Konflikte werden von den Betroffenen als unangenehm und energieraubend empfunden. Und die Personen, die wegen eines Konflikts einen Coach aufsuchen - also die Coachees? Sie geben meist dem Konfliktpartner die Schuld an der Situation; zumindest trägt er in ihren Augen den Löwenanteil hieran. Deshalb ist ihr häufigstes Einstiegsziel: Der Konfliktpartner soll sich oder sein Verhalten ändern.
Ein systemisches Coaching kennt aber die Kategorien "schuldig" oder "richtig und falsch" nicht. Denn Konflikte werden als eine Verflechtung von Gegebenheiten im System (zum Beispiel Familie, Organisation) gesehen. Und Verhaltensweisen? Sie werden als durch Situationen und Verhaltensweisen von Systempartnern bedingt erachtet.
Ein realistisches Ziel formulieren
Deshalb lauten die zentralen Fragen beim l?sungsorientierten Arbeiten eines systemischen Coachs mit seinem Coachee:
"Was können Sie tun, damit es k?nftig nicht mehr zum Konflikt kommt?" Beziehungsweise:
"Was können Sie tun, damit Sie die Situation nicht mehr so belastet?"
Denn unrealistisch ist (meist) das Ziel, den Konfliktpartner zu ändern. Als gilt es herauszufinden, was den Coachee genau an der aktuellen Situation stört und welche Veränderungen er sich wünscht. Je präziser er dies benennen kann, umso leichter kann er mögliche Lösungswege ermitteln.
Bei vielen Konflikten ist keine direkte Lösung der Situation möglich. Der Coachee kann zum Beispiel seinen Kollegen nicht ent- oder die Firma verlassen, weil er seine Familie ernähren muss. Er kann aber an einer Lösung zweiter Ordnung arbeiten - nämlich seiner Einstellung zu den Dingen:
"Was kann ich tun, um die Situation bestmöglich auszuhalten?" Oder:
"Was kann ich unternehmen, damit es nicht schlimmer wird?"

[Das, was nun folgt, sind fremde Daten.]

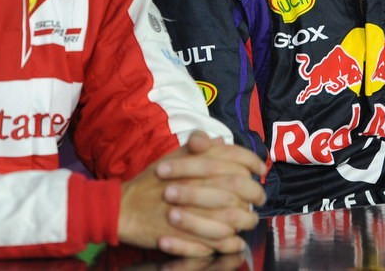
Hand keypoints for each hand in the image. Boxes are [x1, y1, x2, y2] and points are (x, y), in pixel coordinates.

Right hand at [118, 133, 265, 255]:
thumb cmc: (150, 181)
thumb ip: (198, 148)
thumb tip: (222, 142)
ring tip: (249, 222)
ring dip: (245, 220)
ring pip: (232, 216)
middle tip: (260, 199)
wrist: (124, 207)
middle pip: (240, 188)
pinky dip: (229, 242)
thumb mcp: (173, 157)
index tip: (260, 169)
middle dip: (255, 194)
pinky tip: (235, 241)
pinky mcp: (187, 236)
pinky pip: (217, 241)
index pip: (234, 158)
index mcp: (196, 162)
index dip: (251, 162)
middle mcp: (198, 183)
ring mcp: (194, 211)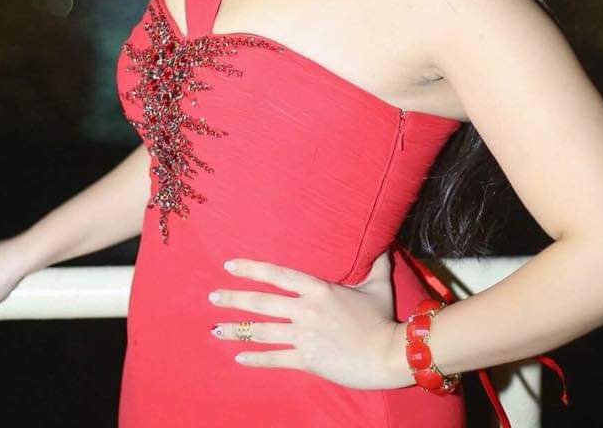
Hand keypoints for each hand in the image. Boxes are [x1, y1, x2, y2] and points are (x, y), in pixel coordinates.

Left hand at [207, 249, 412, 389]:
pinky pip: (275, 358)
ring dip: (235, 329)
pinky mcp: (307, 360)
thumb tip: (383, 242)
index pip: (278, 274)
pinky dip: (254, 358)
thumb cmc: (383, 318)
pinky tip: (238, 356)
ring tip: (214, 328)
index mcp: (319, 289)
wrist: (389, 354)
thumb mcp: (378, 286)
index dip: (252, 268)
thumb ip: (376, 263)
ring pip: (262, 331)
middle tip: (212, 296)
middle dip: (234, 298)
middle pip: (262, 302)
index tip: (230, 265)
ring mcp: (304, 336)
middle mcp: (306, 310)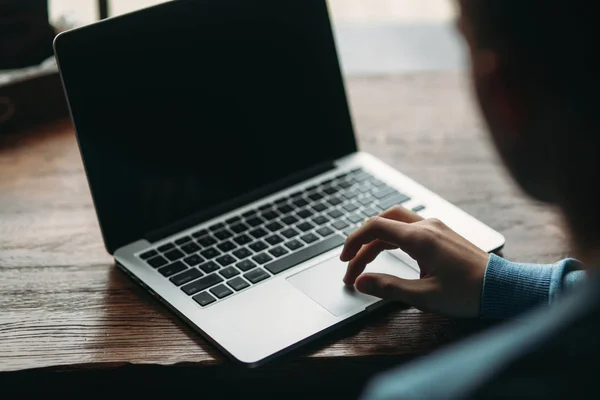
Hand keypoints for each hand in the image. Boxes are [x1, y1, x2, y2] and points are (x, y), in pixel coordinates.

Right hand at [340, 206, 489, 317]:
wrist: (504, 288)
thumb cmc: (468, 293)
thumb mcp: (424, 296)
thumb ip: (388, 287)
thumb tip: (361, 282)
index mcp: (420, 238)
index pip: (375, 228)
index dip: (354, 242)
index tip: (344, 260)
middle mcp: (427, 227)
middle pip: (383, 221)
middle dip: (362, 240)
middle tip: (351, 262)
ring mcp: (437, 227)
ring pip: (396, 222)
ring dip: (377, 239)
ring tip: (366, 261)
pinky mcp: (443, 234)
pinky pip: (410, 228)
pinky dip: (393, 238)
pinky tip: (391, 256)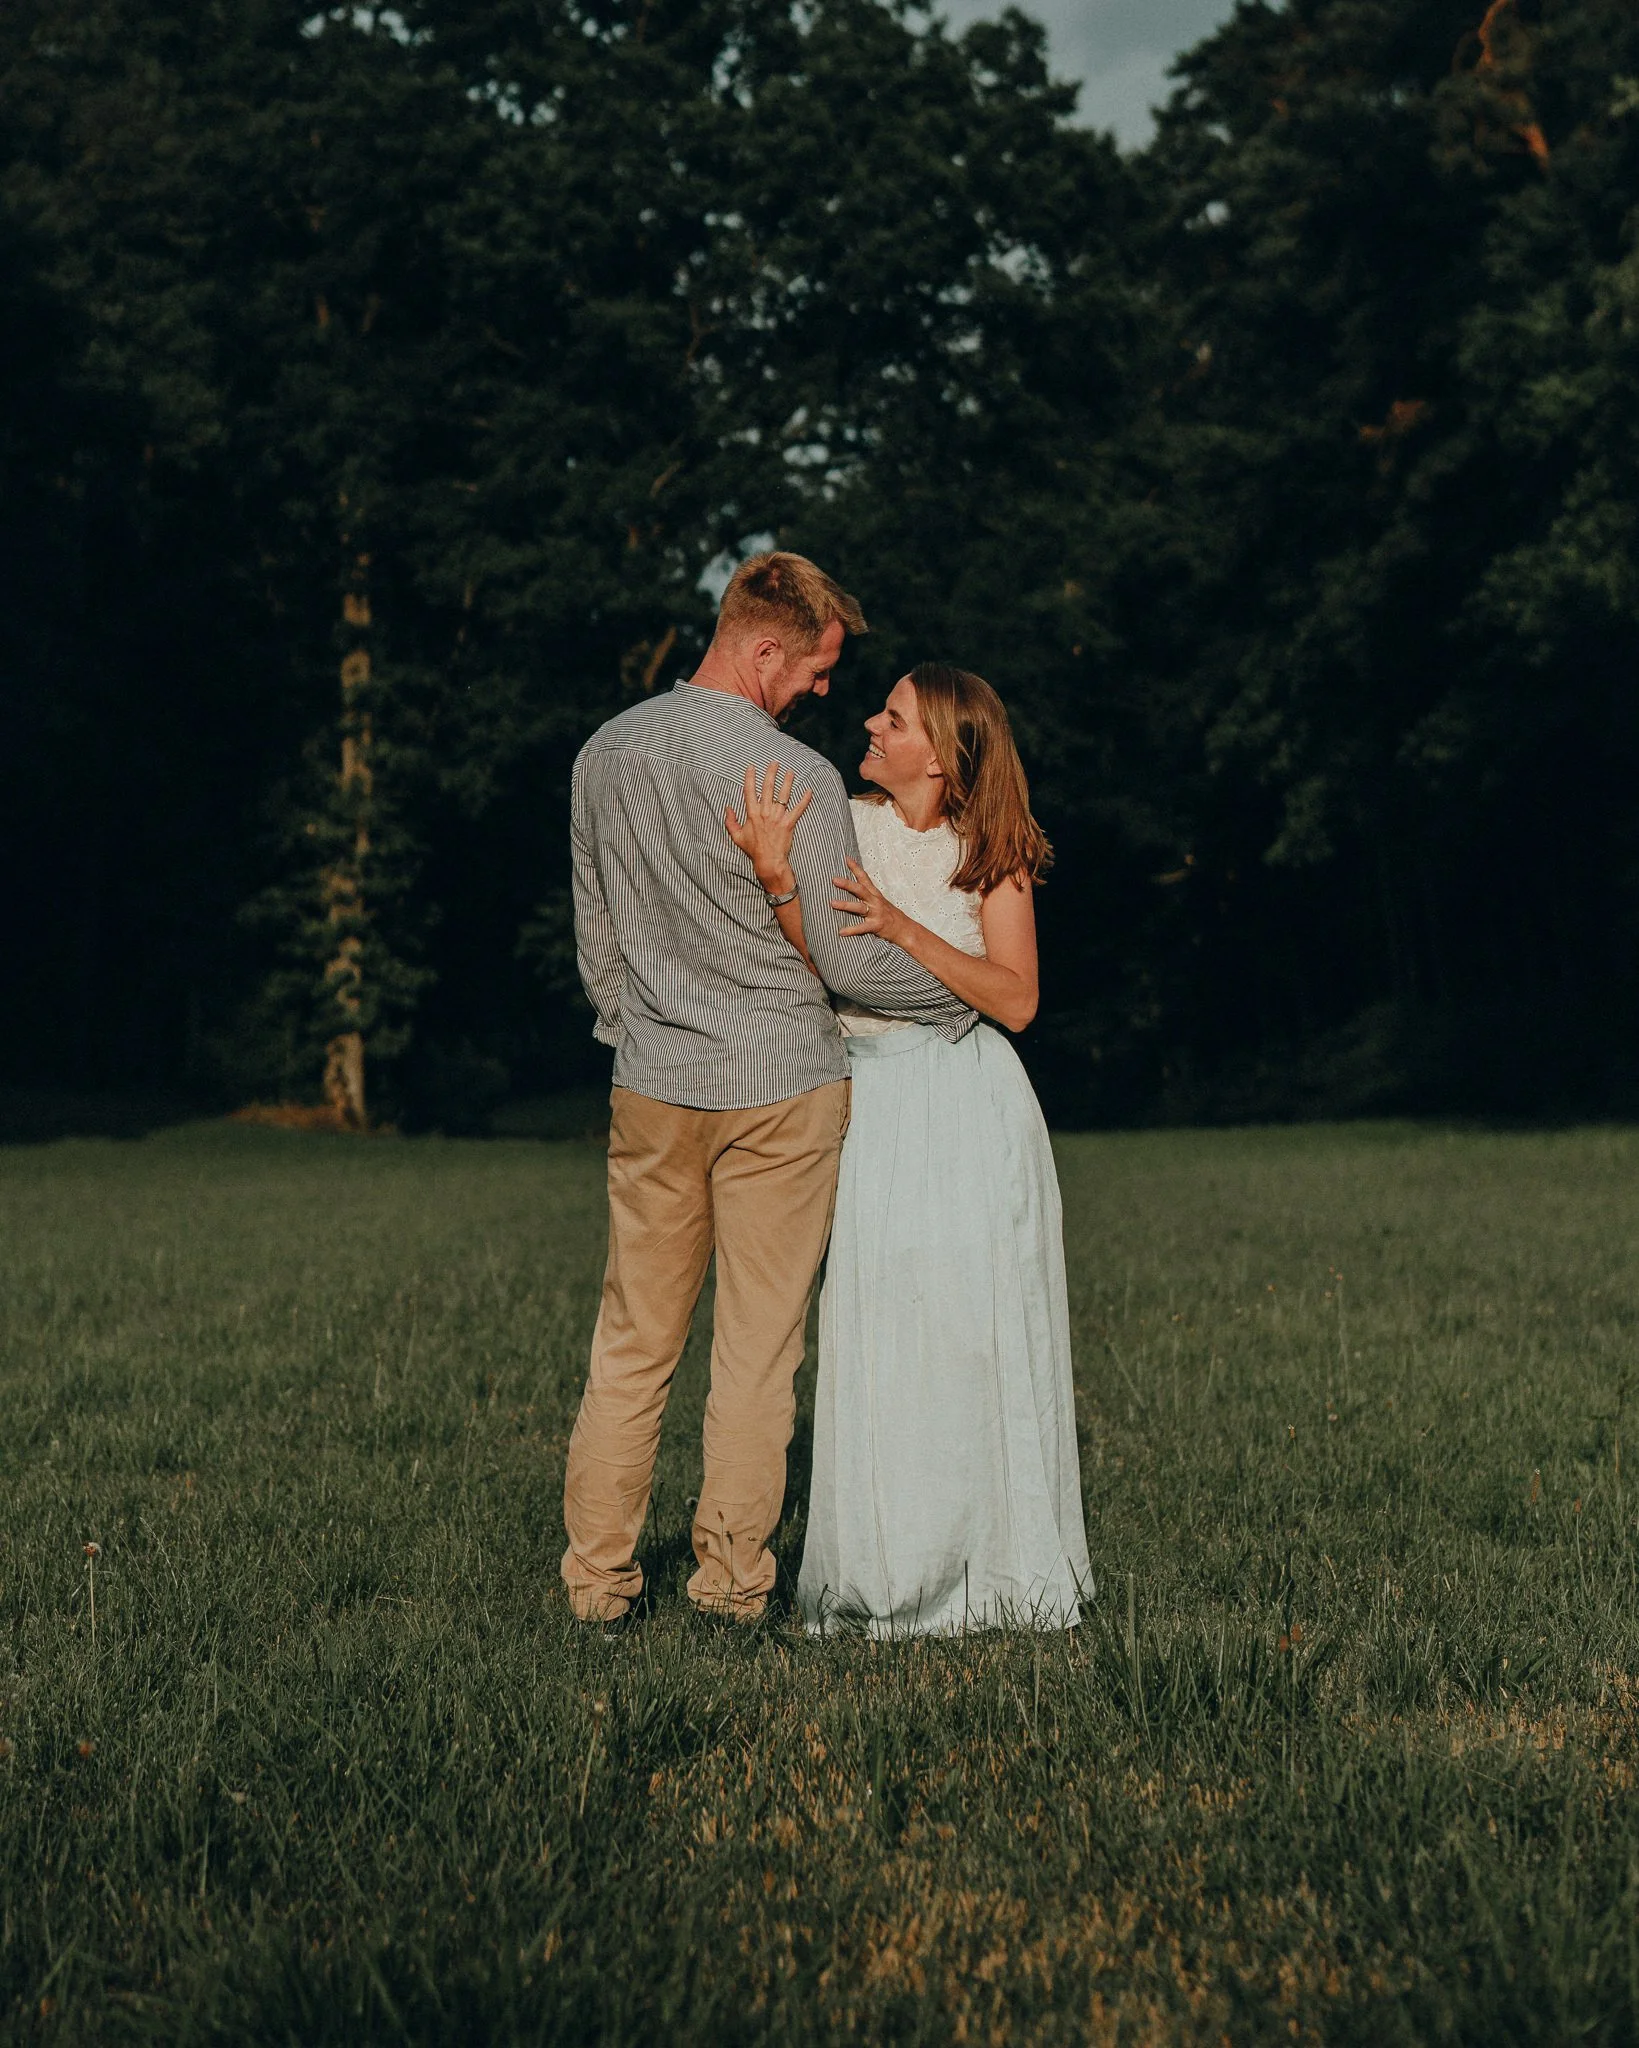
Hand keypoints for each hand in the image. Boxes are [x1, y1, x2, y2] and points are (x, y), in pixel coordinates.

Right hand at [725, 765, 813, 890]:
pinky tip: (808, 790)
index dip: (750, 777)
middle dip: (771, 773)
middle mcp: (765, 812)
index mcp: (752, 813)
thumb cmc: (753, 849)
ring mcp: (778, 817)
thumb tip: (727, 808)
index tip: (752, 767)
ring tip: (791, 771)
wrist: (768, 861)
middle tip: (775, 763)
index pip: (750, 791)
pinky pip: (798, 809)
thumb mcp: (737, 836)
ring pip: (783, 795)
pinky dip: (804, 800)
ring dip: (787, 782)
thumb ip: (730, 821)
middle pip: (768, 788)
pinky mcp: (789, 823)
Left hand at [832, 858, 909, 944]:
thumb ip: (867, 896)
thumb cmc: (889, 915)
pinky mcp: (876, 925)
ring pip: (859, 907)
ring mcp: (876, 913)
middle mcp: (875, 901)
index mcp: (875, 894)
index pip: (864, 878)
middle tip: (834, 879)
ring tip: (832, 903)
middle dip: (847, 884)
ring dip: (845, 905)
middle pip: (860, 890)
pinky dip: (851, 930)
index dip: (856, 868)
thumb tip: (853, 889)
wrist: (905, 928)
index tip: (846, 858)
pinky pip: (862, 927)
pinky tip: (841, 932)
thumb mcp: (879, 902)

Dann sollte sich der Coach mit dem Coachee auf die Suche nach Ressourcen begeben, die Letzterem hierbei helfen. Beim Konfliktcoaching haben sich unter anderem folgende Übungen bewährt.
Intervention 1: Mit einer Metapher, einem Bild arbeiten
Ziel: Den Coachee zum Einnehmen einer anderen Perspektive motivieren, damit sich eventuell neue Lösungswege zeigen.
Dauer: 10 bis 15 Minuten
Vorgehen: Vermutlich kennen Sie sogenannte Umspring- oder Kippbilder, bei denen man abhängig von der Perspektive ein anderes Motiv sieht. Ein sehr bekanntes Kippbild ist das Bild, bei dem man abhängig von der Perspektive eine junge oder alte Frau sieht.
Fragen Sie den Coachee, was er auf dem Bild sieht. Abhängig davon, welche der beiden Frauen er sieht, bitten Sie ihn, die jeweils andere Frau zu sehen. Das ist erfahrungsgemäß schwierig und dauert meist einige Zeit.
Anhand dieser Metapher können Sie als Coach anschließend den Coachee zur Reflexion der Konfliktsituation anregen - zum Beispiel mit folgenden Fragen:
"Was bedeutet diese Erfahrung (mit dem Kippbild) für Ihre aktuelle Konfliktsituation?"
"Welche Seite sehen Sie gerade in dem Konflikt? Wie können Sie diese beschreiben?"
"Wie könnte eine andere Seite aussehen? Wie können Sie diese beschreiben?"
Menschen in Konflikten tendieren zur Schwarz-Weiß-Malerei. Es gibt aber immer auch eine andere Sichtweise der Dinge. Man muss sich aber, wie bei dem Bild, bemühen, die andere Seite zu sehen - dann zeigen sich auch neue Lösungen.